Anyone can come up with a decent hand-wave for why certain aspects of a story work the way they do. Hard sci-fi is supposed to be about avoiding hand-waving as much as reasonably possible.
(To prove the first half of the last paragraph, the reason you can't use a tactical cloak on something like a ship or shuttle is 1) they're too big and/or are regularly subject to extreme conditions that would rapidly degrade the external components of optical camouflage, and 2) you cannot invisible your way out of sonic booms, engine noise, or the heat and light produced by air friction on re-entry, meaning the tech is basically useless for hiding an approaching spacecraft anyway. All very plausible sounding, no? And functionally distinct from the long range, stealth-in-space problem Mass Effect was hand-waving so we didn't wonder why we weren't dodging enemy fleets until the third game, where the enemy was Sufficiently Advanced a mini-game felt justified.)

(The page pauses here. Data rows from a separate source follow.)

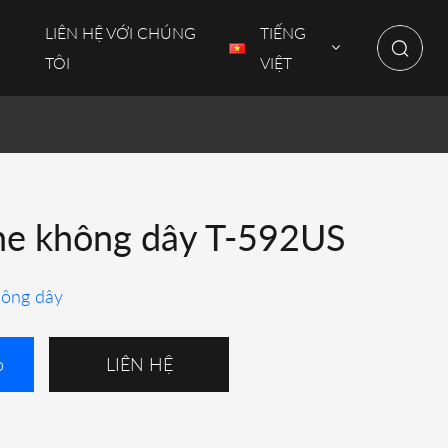
LIÊN HỆ VỚI CHÚNG
TIẾNG
TÔI
VIỆT
e không dây T-592US
hông dây
o
LIÊN HỆ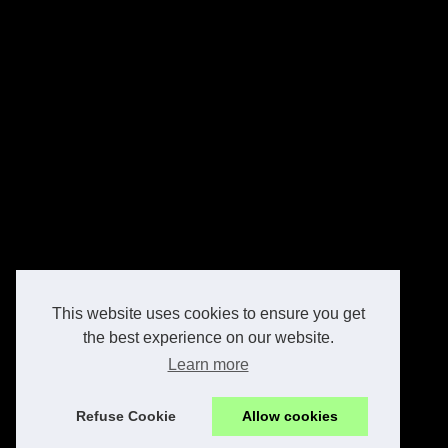
This website uses cookies to ensure you get
the best experience on our website.
Learn more
Refuse Cookie
Allow cookies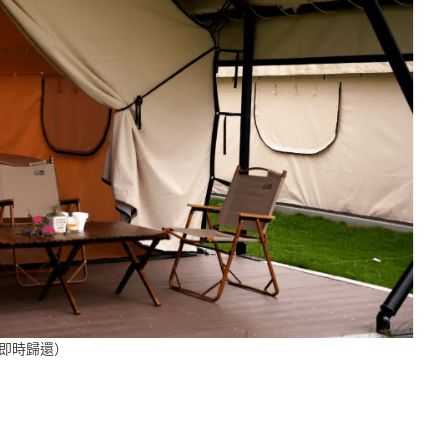
時即時歸還）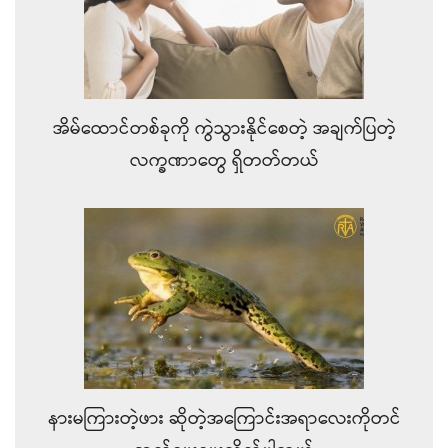
အိမ်ထောင်တစ်ခုကို ကွဲသွားနိုင်စေတဲ့ အချက်ပြတဲ့
လက္ခဏာတွေ ရှိတတ်တယ်
နားမကြားတဲ့ဖား ဆိုတဲ့အကြောင်းအရာလေးကိုတင်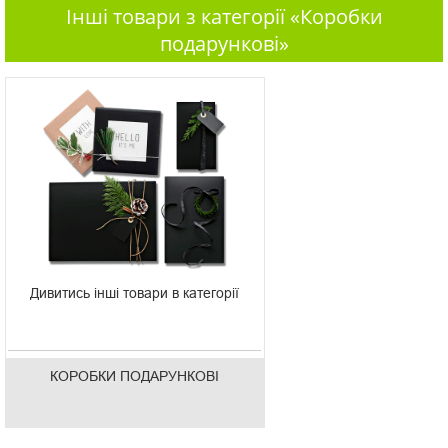
Інші товари з категорії «Коробки
подарункові»
Дивитись інші товари в категорії
КОРОБКИ ПОДАРУНКОВІ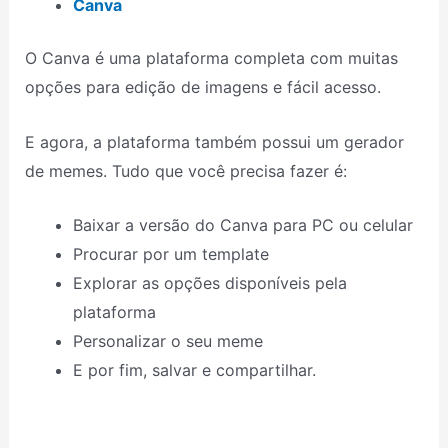
Canva
O Canva é uma plataforma completa com muitas
opções para edição de imagens e fácil acesso.
E agora, a plataforma também possui um gerador
de memes. Tudo que você precisa fazer é:
Baixar a versão do Canva para PC ou celular
Procurar por um template
Explorar as opções disponíveis pela
plataforma
Personalizar o seu meme
E por fim, salvar e compartilhar.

(Sorry, again, but I do think you are overlooking that the tactical cloak is a gameplay-relevant feat applied to human-scale characters to spice up the combat while the stealth frigate stuff is specifically downplaying questions about how a starship can casually fly into observable range of planets crawling with hostile, technologically-advanced beings without being immediately shot down by every missile the Geth have at their disposal. Sometimes games, specifically, are like that, because they can't afford to make everything consistent and fun or even cool.)